Но Уилл запросил за свой товар высокую цену, на что имел полнейшее право, поэтому Уорту надо было проконсультироваться с владельцами магазинов. Не желая понимать, какую прибыль они извлекут, став обладателями исключительных прав на изобретение во Франции, мсье Гажелен и Обиге не хотели входить в расходы. Уорта приводила в отчаяние их недальновидность, и, будь у него необходимый капитал, женщины покупали бы обручи, усыпанные бриллиантами, если б он счел это необходимым.
Уилл был очень доволен. С помощью "Мезон Гажелен" он не только наводнит Париж своими обручами, но и за время предоставленной им отсрочки у него появится возможность выпустить свой товар в невероятном количестве, чтобы захватить мировой рынок.
Вечером Уилл заехал к Луизе домой, где снова увидел Катрин. Он принес с собой по охапке гардений для них обеих и большую бутылку шампанского и настоял на том, чтобы открыть ее тотчас же. Потом он повел их ужинать к Доре, что для Катрин, ни разу не бывавшей в таких роскошных заведениях, было волнующим опытом, а в Луизе пробудило бы болезненные воспоминания, если бы шумный многословный Уилл, находившийся в превосходном расположении духа, был бы хоть чем-то похож на Пьера.
Расселл намеревался как можно скорее уладить свои дела и сразу же уехать из Парижа. Но на следующий день было воскресенье, и у Луизы был выходной, поэтому Уилл отложил свой отъезд. Утром они отправились на прогулку, смешавшись с толпами других гуляющих.
- Ну и шик! - восклицал он. Просторные улицы произвели на него огромное впечатление. Он похвалил множество недавно разбитых парков и открытых площадей, но особенно восхитился тем, что снос невзрачных построек в окрестностях Нотр-Дам позволил открыть миру этот великолепный памятник средневековой архитектуры. Они также осмотрели отреставрированный достроенный Лувр.

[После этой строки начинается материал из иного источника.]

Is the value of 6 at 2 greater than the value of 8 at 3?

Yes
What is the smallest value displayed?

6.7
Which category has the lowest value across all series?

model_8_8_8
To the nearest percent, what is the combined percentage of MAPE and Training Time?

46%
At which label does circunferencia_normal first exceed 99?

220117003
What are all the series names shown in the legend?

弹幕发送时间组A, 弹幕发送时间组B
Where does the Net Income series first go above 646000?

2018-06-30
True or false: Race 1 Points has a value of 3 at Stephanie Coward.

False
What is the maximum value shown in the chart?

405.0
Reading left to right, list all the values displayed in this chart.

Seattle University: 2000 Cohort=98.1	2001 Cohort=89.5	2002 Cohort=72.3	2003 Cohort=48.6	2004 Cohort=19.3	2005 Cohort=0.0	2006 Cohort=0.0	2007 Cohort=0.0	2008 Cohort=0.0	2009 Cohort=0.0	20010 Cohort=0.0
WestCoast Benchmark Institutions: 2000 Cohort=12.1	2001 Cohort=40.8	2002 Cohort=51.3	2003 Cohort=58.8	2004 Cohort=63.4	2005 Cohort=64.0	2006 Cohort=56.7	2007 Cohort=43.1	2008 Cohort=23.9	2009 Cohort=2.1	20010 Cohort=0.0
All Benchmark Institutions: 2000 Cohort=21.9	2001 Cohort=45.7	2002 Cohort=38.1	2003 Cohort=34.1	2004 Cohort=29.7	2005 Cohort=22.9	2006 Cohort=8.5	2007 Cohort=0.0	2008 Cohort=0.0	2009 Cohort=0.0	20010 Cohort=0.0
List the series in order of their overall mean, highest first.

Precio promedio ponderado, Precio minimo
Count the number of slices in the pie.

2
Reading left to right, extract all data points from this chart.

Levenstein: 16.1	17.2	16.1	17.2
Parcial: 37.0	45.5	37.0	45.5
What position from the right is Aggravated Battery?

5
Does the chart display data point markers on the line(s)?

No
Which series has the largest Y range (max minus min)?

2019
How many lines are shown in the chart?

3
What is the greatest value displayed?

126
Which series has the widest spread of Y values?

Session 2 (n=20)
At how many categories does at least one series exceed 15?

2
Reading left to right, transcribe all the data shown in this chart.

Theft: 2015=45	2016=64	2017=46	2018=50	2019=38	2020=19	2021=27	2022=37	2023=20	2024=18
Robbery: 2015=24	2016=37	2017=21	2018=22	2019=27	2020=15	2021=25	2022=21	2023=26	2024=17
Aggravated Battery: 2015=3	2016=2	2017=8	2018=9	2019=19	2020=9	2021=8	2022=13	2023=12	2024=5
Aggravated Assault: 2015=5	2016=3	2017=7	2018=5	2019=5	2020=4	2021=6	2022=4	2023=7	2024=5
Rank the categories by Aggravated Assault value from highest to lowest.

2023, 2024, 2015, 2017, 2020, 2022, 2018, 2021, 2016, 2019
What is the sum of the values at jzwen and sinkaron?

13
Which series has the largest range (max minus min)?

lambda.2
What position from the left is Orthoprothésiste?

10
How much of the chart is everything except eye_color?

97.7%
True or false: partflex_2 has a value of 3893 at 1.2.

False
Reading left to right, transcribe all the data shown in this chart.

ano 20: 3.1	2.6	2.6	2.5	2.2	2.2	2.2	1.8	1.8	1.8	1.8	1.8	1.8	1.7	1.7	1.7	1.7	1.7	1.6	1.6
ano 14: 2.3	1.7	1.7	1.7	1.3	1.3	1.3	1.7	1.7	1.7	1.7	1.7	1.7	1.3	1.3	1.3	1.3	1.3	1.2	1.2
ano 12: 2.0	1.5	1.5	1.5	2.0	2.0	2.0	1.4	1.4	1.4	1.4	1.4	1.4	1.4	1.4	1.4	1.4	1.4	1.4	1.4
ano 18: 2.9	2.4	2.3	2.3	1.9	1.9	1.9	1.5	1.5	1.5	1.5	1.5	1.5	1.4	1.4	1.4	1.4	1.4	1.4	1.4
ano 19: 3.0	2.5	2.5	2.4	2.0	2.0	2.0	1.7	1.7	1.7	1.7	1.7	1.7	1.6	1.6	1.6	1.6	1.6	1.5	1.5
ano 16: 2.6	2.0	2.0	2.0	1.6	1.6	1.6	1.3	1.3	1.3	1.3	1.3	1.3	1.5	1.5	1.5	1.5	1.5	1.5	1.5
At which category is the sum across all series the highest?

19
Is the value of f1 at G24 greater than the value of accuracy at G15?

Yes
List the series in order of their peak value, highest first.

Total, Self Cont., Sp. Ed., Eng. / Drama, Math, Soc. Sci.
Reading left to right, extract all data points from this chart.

Днем Уилл нанял двухместную закрытую карету и сам повез Луизу в Булонский лес, который был наводнен веселой кавалькадой повозок со светскими людьми. Здесь собирался весь цвет общества во главе с императрицей, сюда приезжали и дамы дерзкого полусвета, чьи кучера и лакеи в напудренных париках и пышных ливреях мало чем уступали выезду самой императрицы. Луиза обратила внимание, что самые элегантные женщины, будь то куртизанки или благородные дамы, стали носить платья нового оттенка голубого, получившего название "пепел Севастополя", готовясь таким образом к встрече с возвращавшейся из Крыма армией-победительницей. У себя в примерочной Луиза подгоняла десятки ярдов всевозможных материй этого оттенка и не уставала поражаться способности Уорта делать так, чтобы на каждой женщине такое платье смотрелось как уникальное.